En août dernier, j’ai participé à un cours de chant grégorien dans le cadre de la Semaine d’Études Grégoriennes, organisée par l’Abbaye bénédictine de la Sainte-Croix de la Vallée des Déchus. Cet événement, qui célèbre ses 45 ans cette année, s’est déroulé avec la participation des moines de l’abbaye, ainsi que des professeurs et membres de l’AHisECGre (Association Hispanique pour l’Étude du Chant Grégorien). Neumz, le sponsor de cette semaine d’études, a mis à disposition son application, utilisée comme outil pédagogique pour l’apprentissage de la psalmodie au niveau débutant. Pour moi, le chant grégorien était un univers encore nouveau, et cette application s’est révélée très précieuse dans mon initiation.
Mon inscription à ce cours a été motivée par une réflexion personnelle : après avoir ressenti, en tant que musicien liturgique, que la liturgie contemporaine manquait parfois d’universalité, de la sainteté et de la beauté évoquées par le Pape Pie X dans son Motu Proprio Tra le Sollecitudini, j’ai décidé de franchir le pas. Bien que musicien liturgique depuis près de 30 ans, je possédais peu de connaissances sur le chant grégorien, ayant rarement été exposé à ce répertoire, ni dans ma paroisse, ni à l’université. Ce cours est devenu l’une des expériences les plus enrichissantes et éclairantes de ma vie de ministre de la musique.

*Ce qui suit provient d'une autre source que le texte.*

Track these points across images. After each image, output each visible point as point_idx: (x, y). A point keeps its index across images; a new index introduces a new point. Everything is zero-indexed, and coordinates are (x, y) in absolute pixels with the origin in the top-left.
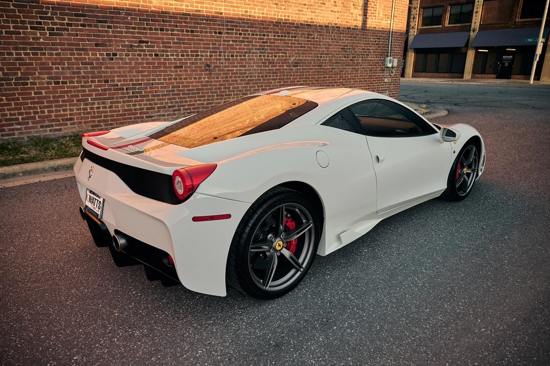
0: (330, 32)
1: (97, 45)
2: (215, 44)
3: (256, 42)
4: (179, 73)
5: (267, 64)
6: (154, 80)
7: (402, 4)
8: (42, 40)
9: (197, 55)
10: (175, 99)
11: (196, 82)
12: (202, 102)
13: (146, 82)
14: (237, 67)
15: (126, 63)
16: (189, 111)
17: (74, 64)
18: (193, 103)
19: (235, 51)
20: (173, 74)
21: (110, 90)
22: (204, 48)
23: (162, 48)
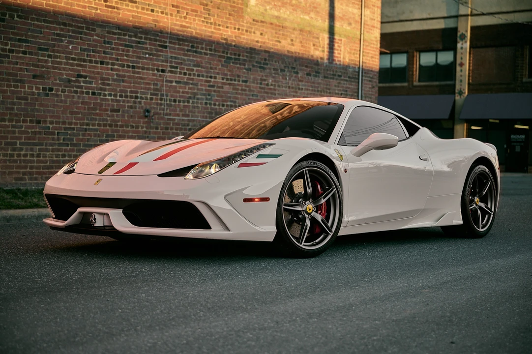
0: (286, 79)
1: (34, 77)
2: (156, 85)
3: (201, 85)
4: (115, 118)
5: (213, 115)
6: (88, 125)
7: (371, 47)
9: (137, 97)
11: (133, 132)
13: (79, 126)
14: (178, 115)
15: (61, 101)
17: (9, 97)
19: (178, 95)
20: (108, 118)
21: (40, 133)
22: (145, 89)
23: (100, 86)
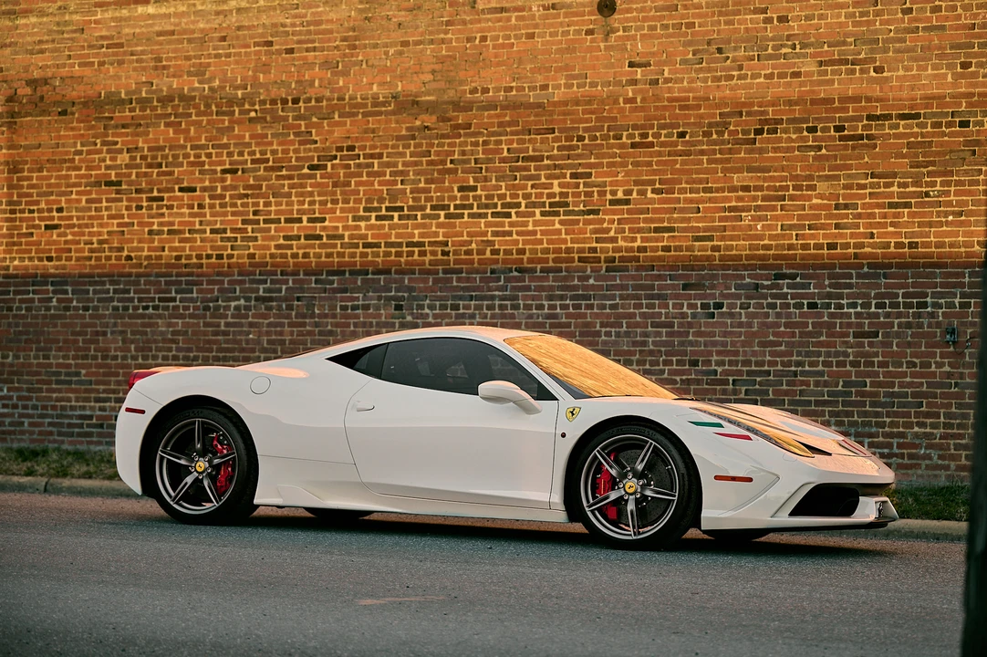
1: (685, 287)
4: (867, 348)
6: (799, 364)
8: (591, 281)
9: (925, 305)
10: (850, 414)
11: (914, 375)
12: (928, 430)
13: (780, 368)
15: (741, 325)
16: (886, 451)
17: (637, 325)
18: (901, 430)
20: (850, 350)
21: (698, 382)
22: (943, 285)
23: (828, 289)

En tant que débutant, mes camarades et moi avons bénéficié d’un enseignement rigoureux et complet. Nous avons abordé des domaines variés tels que l’introduction à la notation et à l’interprétation neumatique, la liturgie, la spiritualité, la psalmodie, la sémiologie, et l’analyse musicale du chant grégorien. Ces cours étaient accompagnés de répétitions pour la messe quotidienne et les vêpres. Cette année, nous avons eu la chance d’être encadrés par des professeurs remarquables tels que Santos Carmelo Santamaría, Manuel Alberto Díaz-Blanco, Vicente Urones, Frère Javier Martín, Frère Juan Pablo Rubio, Susi Ferfoglia, et Frère José Ignacio González. Leurs enseignements allaient bien au-delà de la théorie musicale : ils nous ont transmis des leçons profondes sur l’offrande à Dieu des fruits de nos études et sur la mise en pratique de nos connaissances au service de la liturgie.

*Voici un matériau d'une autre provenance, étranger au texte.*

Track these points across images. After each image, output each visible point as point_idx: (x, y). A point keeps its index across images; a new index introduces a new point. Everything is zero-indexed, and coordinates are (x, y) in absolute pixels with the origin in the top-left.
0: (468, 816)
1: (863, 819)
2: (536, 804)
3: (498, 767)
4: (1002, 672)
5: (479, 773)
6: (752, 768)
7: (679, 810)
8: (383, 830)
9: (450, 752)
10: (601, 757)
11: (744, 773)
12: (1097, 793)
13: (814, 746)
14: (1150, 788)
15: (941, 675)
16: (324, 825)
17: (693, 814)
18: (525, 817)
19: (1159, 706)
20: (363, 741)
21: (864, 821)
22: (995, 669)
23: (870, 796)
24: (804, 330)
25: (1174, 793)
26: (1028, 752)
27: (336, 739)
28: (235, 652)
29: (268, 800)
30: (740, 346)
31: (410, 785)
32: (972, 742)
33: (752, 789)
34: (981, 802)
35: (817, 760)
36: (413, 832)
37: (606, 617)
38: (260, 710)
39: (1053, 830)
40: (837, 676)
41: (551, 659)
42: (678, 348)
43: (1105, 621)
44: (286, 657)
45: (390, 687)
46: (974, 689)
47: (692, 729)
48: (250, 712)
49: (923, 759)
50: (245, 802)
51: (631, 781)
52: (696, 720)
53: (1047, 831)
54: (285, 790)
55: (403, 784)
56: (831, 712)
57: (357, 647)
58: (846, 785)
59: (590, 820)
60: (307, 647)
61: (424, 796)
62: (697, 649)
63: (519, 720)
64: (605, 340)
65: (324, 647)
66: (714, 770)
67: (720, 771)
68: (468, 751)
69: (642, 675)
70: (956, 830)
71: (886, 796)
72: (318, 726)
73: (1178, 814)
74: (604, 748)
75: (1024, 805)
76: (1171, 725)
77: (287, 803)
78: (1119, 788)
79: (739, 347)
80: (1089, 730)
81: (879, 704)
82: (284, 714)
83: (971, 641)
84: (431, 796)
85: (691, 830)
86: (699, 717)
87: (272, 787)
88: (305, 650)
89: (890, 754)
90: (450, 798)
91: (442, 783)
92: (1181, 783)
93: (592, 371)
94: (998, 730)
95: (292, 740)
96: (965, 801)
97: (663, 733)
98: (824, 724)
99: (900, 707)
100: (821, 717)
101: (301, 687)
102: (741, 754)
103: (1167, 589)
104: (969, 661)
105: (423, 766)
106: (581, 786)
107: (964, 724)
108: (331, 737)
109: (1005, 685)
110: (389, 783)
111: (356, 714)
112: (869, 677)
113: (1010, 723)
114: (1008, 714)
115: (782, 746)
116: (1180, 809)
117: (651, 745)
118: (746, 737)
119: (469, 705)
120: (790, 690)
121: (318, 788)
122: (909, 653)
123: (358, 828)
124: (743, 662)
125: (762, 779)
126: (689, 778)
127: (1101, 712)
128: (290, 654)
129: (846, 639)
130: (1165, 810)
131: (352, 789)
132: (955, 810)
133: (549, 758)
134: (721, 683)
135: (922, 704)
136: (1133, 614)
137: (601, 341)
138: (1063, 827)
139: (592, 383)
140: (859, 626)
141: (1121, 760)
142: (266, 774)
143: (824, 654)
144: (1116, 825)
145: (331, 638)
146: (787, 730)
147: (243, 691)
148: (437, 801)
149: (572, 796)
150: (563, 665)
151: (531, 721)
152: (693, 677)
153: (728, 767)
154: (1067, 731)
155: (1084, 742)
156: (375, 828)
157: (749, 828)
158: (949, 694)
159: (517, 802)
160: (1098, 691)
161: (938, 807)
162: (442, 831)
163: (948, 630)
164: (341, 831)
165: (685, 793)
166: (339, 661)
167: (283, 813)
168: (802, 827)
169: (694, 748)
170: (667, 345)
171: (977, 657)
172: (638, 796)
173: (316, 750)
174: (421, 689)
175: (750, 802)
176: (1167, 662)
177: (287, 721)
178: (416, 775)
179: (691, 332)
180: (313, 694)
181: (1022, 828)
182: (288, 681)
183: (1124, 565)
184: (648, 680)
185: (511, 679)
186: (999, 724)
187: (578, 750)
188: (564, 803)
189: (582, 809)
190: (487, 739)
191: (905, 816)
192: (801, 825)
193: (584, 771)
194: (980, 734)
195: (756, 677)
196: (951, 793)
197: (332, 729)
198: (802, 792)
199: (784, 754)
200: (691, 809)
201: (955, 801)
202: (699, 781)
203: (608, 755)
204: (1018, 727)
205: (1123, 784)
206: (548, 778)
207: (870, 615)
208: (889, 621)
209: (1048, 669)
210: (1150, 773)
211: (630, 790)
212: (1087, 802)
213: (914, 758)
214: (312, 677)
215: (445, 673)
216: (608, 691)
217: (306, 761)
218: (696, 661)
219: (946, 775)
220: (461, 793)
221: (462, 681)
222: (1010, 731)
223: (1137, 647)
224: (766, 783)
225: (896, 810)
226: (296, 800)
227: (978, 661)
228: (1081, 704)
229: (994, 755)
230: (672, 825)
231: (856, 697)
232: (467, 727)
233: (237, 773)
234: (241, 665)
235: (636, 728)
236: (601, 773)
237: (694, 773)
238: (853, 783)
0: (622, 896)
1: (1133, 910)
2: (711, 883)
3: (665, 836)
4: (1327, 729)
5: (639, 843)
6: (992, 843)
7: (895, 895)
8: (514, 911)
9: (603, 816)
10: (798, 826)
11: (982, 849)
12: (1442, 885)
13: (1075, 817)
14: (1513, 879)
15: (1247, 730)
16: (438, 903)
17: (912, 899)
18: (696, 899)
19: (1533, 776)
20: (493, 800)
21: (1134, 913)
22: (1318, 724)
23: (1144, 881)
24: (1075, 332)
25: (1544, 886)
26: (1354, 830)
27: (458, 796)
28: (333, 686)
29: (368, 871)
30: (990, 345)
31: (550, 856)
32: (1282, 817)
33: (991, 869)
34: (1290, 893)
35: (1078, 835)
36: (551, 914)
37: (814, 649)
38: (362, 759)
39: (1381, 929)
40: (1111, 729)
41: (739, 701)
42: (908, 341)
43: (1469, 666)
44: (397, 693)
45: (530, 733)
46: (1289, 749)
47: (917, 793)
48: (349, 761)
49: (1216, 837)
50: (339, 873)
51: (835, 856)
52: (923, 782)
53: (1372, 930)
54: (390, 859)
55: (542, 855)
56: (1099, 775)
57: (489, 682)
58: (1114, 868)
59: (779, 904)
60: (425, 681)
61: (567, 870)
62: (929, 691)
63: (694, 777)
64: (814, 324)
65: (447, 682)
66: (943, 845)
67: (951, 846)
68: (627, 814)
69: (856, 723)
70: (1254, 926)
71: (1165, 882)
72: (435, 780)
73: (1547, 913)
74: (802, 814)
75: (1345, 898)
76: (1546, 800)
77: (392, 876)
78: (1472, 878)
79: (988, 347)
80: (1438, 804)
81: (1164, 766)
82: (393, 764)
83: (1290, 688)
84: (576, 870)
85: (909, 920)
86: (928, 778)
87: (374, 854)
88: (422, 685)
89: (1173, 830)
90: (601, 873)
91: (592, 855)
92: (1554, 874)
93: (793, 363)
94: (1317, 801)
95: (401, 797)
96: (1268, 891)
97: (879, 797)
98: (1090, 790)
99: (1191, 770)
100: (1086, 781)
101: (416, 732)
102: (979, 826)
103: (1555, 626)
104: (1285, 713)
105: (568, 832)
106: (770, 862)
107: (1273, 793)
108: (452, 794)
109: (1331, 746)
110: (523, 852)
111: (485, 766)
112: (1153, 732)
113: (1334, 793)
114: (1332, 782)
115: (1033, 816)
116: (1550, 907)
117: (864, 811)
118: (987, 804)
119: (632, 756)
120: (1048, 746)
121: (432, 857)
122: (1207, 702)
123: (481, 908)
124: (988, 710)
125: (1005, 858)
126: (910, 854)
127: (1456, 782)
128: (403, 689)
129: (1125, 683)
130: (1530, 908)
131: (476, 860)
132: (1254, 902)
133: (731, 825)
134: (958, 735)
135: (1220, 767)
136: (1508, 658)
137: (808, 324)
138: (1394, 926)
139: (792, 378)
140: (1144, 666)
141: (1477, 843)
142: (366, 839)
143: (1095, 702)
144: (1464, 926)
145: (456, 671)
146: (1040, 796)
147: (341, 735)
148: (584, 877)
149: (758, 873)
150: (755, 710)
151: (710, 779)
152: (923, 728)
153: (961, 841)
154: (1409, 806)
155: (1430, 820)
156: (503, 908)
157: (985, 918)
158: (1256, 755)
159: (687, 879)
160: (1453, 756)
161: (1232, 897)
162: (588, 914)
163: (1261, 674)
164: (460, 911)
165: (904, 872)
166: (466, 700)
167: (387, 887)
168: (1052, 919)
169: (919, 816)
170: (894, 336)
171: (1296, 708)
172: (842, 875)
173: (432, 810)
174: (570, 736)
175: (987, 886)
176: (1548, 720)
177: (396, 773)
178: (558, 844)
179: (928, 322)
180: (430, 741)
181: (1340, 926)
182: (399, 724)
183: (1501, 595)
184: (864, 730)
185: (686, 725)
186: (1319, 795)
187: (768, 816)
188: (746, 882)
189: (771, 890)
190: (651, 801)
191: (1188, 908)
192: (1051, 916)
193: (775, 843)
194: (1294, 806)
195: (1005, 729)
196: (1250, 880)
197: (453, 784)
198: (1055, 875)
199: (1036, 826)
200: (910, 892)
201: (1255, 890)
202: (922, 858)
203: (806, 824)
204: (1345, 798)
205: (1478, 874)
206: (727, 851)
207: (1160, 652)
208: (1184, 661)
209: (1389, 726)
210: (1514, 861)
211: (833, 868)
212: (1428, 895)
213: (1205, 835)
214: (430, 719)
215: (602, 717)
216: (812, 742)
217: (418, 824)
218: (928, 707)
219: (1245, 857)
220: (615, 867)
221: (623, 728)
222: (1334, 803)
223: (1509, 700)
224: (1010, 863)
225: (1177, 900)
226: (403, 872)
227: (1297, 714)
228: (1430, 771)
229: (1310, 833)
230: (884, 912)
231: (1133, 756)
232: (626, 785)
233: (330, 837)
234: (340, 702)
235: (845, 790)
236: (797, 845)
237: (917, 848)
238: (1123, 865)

Ce qui m’a particulièrement marqué, c’est la diversité des participants : des catholiques de tous âges, séminaristes, prêtres, religieux et laïcs, avec une présence notable de jeunes. Certains étaient des choristes expérimentés ou des musiciens professionnels, participant fidèlement à cet événement depuis plus de 30 ans. Leur dévouement à cette musique, qui occupe une place centrale dans l’Église catholique, était inspirant et profondément humble pour nous, débutants. Malgré leur maîtrise impressionnante, nos professeurs nous rappelaient que l’essentiel résidait dans la prière et dans le désir sincère de glorifier Dieu avec tout notre cœur, chacun selon ses capacités. Cette bienveillance s’est manifestée lors des célébrations liturgiques : les plus expérimentés guidaient les novices avec patience et générosité. Ce moment m’a évoqué ce passage de l’Évangile : « Tous furent frappés de stupeur et glorifiaient Dieu ; remplis de crainte, ils disaient : “Aujourd’hui, nous avons vu des choses extraordinaires !” » (Lc 5, 26).

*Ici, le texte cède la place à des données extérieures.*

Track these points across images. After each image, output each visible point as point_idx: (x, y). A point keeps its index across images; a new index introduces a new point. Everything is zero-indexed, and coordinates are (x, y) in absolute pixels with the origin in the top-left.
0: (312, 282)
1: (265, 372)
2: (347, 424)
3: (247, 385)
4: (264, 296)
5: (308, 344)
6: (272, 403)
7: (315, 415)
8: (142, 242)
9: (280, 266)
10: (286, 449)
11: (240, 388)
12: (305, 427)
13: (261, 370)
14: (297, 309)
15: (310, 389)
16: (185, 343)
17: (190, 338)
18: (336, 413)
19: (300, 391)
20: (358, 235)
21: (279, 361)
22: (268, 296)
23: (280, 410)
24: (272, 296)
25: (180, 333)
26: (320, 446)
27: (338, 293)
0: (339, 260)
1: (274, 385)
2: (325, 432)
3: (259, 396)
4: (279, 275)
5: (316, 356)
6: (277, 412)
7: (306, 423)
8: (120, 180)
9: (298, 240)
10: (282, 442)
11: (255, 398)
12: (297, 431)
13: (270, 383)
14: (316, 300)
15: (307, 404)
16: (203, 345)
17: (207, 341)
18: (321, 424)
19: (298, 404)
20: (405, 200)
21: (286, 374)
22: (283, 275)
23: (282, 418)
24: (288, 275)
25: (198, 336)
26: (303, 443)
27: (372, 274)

Un autre moment fort fut la rencontre avec l’Escolanía del Valle de los Caídos, une chorale d’enfants dirigée par Frère Javier Martín. Nous avons pu observer leur formation, l’attribution des parties solistes et leur apprentissage du chant grégorien. Ces jeunes chantaient avec une ferveur et un respect admirables lors des liturgies. Ensemble, avec les moines, nos professeurs, et les participants du cours, nous formions une schola de près de 100 personnes, unissant nos voix pour glorifier Dieu. Bien que novice, j’ai trouvé réconfortant de reconnaître certains chants et prières en latin. Cette expérience a été à la fois profondément enrichissante et impressionnante.
J’ai alors pleinement compris mon rôle au sein du Corps du Christ : nous sommes tous appelés, chacun selon nos talents, à participer activement à la glorification de Dieu dans la liturgie. Peu importait l’étendue de mes connaissances à ce moment précis, car je pouvais compter sur l’appui de ceux qui en savaient davantage. Ce qui compte, c’est d’offrir ce que nous avons acquis au fil de notre cheminement de foi, en réponse à notre vocation.
Le chant grégorien, en tant que prière liturgique, nous appelle tous. Cette musique est un bien commun de l’Église, et sa pratique enrichit notre relation à Dieu tout en élevant la liturgie. Si elle peut être une forme de prière personnelle, son plein potentiel se réalise lorsqu’elle trouve sa place dans la célébration liturgique.
L’étude et la pratique du chant grégorien ne sont pas une entreprise solitaire : elles nécessitent une communauté. Durant cette semaine, j’ai été témoin d’un désir croissant parmi les fidèles de retrouver le chant grégorien dans la liturgie. Inspiré par cette aspiration que je crois portée par l’Esprit Saint, je continuerai à l’étudier et à l’utiliser comme prière, même si son usage reste limité dans nos paroisses.